COLORADO SPRINGS, CO — Skydivers across the nation are flying into Colorado Springs this weekend! iFLY Colorado Springs is hosting the U.S. 2022 Indoor Skydiving Nationals for its first major competition. It's an event that highlights the ins and outs of an up-and-coming sport.
18-year-old James Rogers is one of the 150 competitors he traveled all the way from Florida to try and punch a ticket to the world championships in Slovakia.
Rogers says, "Me and my dad got into it years back, he was a paratrooper in the army and through that started skydiving and so on and knew that the tunnels were a thing, so we just started going and ever since then it picked up, I really liked it and started competing."

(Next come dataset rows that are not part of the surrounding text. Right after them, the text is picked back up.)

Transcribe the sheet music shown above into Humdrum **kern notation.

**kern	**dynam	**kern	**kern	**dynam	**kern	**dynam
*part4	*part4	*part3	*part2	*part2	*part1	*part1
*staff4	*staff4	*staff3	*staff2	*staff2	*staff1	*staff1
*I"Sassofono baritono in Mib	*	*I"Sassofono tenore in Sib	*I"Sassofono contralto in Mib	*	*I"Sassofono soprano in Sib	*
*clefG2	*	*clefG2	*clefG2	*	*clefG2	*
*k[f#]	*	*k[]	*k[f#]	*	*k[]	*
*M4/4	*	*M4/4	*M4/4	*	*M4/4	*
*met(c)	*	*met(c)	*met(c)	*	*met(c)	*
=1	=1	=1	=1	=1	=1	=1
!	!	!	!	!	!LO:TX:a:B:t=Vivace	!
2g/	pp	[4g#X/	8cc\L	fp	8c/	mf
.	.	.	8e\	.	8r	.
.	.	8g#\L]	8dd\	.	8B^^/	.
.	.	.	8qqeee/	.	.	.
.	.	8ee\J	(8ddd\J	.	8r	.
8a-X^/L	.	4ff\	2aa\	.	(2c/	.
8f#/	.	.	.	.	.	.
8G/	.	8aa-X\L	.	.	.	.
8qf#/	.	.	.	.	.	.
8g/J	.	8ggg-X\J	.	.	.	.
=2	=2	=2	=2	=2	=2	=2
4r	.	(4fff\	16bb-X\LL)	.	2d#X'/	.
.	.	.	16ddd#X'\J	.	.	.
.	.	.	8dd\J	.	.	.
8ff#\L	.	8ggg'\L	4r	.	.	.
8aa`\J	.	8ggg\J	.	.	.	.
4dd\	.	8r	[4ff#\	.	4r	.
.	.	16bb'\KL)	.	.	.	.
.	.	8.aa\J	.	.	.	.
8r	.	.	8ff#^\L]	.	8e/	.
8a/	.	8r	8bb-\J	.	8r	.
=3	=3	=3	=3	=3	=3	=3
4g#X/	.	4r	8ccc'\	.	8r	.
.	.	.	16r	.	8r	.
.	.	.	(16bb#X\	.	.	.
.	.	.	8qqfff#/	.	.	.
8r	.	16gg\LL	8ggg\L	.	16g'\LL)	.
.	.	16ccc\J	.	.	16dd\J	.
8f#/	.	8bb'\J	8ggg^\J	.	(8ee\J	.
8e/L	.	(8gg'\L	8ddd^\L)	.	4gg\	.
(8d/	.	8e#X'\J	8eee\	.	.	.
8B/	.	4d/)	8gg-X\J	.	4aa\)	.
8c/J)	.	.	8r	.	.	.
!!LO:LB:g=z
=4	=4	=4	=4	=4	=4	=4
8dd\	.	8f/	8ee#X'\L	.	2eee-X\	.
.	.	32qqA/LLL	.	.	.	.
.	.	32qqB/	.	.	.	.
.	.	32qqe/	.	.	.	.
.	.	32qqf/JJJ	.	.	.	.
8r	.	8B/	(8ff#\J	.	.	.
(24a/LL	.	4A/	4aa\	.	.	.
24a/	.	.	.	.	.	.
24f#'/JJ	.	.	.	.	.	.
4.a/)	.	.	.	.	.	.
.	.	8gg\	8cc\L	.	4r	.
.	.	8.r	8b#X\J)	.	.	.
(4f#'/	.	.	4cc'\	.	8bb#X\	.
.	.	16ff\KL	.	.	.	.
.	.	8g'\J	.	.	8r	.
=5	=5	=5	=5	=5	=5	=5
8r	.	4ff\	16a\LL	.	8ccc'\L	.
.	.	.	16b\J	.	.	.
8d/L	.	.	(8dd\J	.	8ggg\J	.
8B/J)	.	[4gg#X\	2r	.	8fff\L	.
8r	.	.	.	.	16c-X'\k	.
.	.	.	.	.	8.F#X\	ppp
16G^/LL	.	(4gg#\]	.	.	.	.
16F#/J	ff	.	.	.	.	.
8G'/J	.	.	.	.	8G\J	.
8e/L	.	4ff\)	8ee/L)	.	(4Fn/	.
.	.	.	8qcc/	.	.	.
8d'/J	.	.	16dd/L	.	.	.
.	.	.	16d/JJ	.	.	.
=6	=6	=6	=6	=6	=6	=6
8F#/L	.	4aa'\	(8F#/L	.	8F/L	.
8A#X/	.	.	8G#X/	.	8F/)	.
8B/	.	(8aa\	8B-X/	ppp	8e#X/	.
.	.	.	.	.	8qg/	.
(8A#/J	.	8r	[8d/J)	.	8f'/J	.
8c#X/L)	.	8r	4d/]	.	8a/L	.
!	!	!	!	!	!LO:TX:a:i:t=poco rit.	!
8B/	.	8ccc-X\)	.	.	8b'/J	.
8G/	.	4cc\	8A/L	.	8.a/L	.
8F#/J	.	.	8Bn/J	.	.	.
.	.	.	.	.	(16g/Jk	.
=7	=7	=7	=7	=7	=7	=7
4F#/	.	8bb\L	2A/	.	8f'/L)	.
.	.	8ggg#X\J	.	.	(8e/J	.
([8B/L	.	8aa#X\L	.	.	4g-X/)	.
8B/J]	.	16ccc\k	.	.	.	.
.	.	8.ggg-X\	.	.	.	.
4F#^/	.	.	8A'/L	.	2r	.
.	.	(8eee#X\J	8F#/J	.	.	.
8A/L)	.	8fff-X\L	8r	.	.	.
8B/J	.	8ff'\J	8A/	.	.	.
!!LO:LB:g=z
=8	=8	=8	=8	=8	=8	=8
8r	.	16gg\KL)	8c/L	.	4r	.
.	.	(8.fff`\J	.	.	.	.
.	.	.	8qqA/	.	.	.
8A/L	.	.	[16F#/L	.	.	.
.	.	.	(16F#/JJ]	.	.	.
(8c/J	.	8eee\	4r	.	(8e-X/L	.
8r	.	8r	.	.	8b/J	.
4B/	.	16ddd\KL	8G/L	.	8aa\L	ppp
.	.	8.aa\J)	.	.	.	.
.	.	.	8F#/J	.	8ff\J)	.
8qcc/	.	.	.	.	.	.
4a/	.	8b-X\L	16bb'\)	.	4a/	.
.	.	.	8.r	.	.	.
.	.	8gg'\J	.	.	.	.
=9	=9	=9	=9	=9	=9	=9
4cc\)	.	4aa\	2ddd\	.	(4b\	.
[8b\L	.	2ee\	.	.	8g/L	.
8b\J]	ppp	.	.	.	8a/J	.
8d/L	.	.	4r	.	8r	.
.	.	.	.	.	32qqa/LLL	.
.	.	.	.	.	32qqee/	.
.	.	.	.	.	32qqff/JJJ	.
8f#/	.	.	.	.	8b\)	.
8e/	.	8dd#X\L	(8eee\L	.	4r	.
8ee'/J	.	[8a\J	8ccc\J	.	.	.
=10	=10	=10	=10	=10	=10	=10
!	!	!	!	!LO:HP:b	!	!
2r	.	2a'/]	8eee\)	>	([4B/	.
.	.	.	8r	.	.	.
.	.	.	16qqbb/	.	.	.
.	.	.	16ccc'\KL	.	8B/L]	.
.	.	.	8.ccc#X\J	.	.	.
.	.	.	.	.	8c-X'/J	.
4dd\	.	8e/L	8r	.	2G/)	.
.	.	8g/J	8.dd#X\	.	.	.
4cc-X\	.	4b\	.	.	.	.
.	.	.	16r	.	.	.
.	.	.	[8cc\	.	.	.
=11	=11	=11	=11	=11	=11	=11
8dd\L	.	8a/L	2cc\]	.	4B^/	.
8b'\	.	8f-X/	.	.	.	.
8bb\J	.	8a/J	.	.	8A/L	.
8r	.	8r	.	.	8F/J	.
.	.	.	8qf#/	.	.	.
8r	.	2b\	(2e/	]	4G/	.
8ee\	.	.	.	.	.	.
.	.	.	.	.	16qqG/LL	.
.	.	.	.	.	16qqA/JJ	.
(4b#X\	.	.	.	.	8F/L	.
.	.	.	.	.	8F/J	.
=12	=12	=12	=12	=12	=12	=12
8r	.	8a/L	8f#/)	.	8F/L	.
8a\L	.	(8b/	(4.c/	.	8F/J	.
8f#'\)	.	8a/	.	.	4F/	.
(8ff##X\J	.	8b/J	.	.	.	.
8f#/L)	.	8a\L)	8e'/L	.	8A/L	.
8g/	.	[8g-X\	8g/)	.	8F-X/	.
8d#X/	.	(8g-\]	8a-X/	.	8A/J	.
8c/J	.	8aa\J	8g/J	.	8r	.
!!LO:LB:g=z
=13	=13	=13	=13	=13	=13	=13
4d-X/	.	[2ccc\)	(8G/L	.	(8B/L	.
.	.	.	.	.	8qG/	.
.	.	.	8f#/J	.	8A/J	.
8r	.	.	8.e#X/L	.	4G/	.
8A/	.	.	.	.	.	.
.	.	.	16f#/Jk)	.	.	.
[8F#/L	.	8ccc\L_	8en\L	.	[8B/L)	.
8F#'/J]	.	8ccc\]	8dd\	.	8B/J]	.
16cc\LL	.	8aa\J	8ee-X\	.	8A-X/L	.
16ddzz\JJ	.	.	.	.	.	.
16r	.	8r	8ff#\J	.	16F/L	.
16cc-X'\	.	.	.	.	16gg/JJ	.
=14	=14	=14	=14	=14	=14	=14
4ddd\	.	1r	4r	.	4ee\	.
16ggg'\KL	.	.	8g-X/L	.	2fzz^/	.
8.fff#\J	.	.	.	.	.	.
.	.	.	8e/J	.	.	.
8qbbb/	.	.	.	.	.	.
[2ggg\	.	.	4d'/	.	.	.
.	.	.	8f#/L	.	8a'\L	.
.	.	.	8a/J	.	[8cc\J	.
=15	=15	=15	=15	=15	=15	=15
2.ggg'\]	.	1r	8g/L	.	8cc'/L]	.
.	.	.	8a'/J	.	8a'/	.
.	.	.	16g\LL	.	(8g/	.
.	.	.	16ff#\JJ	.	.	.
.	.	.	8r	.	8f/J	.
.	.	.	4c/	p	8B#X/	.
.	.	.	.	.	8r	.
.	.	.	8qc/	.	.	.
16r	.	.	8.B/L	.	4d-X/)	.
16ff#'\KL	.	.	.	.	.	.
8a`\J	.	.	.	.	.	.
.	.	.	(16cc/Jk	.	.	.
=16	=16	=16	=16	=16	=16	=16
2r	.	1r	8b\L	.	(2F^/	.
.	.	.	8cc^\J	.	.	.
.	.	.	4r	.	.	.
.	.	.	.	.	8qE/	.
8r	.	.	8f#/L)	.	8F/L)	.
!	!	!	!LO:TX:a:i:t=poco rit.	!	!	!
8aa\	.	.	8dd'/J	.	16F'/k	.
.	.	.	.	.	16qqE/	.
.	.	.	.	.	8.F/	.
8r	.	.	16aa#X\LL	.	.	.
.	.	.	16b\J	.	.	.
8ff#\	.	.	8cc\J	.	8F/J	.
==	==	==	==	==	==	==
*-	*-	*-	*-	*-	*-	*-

Though it's a unique-looking sport like any other the more you practice the better you get.
"Flying a lot, training the different disciplines, freestyle and dynamic, getting faster, looking cleaner, looking better, learning new tricks etc," says Rogers.
So what are the judges looking for?
"There's two disciplines we have, speed and free. Speed rounds are very fast, we have to fly a very specific pattern and then free, you do a routine and make it look really beautiful, and very complex and artistic moves and stuff like that," says Chief Juge Garet Blodsworth
Skydiving experts say indoor skydiving is the perfect starting point before trying outdoors.
I-Fly Instructor Dave Aretzlaff says, "If I were to start all over again, I would start in this. I've got thousands of skydives and that is the best way to learn the balance of what this is, it's kind of like yoga you're learning these new positions with your body and there's a really quantifiable way to get that done in here which is more enjoyable for most folks, myself included."
Air Force Academy "Wings of Blue" benefit from having this wind tunnel in their backyard.
"This is a 14-foot tunnel for us, it's circular, and there's a lot more room we can practice all the maneuvers we would do in a regular skydive in the air in the wind tunnel now, so it's been huge," says Coach Jarrod Aranda
Indoor skydiving has been knocking on the Olympics' door for a while, in fact, it was beaten out by breakdancing in the last Olympics.
For it to become a reality Aretzlaff said, "I think people just need to be exposed to it a little bit more. And I think we need to come up with a better business plan if you will like this is why we want to be a part of it and this is how you quantify it."
The experts say they expect indoor skydiving to become an Olympic sport in the next 4 to 8 years as long as its popularity keeps growing. Nations run through Sunday it's free to attend so if this piqued your interest go check it out.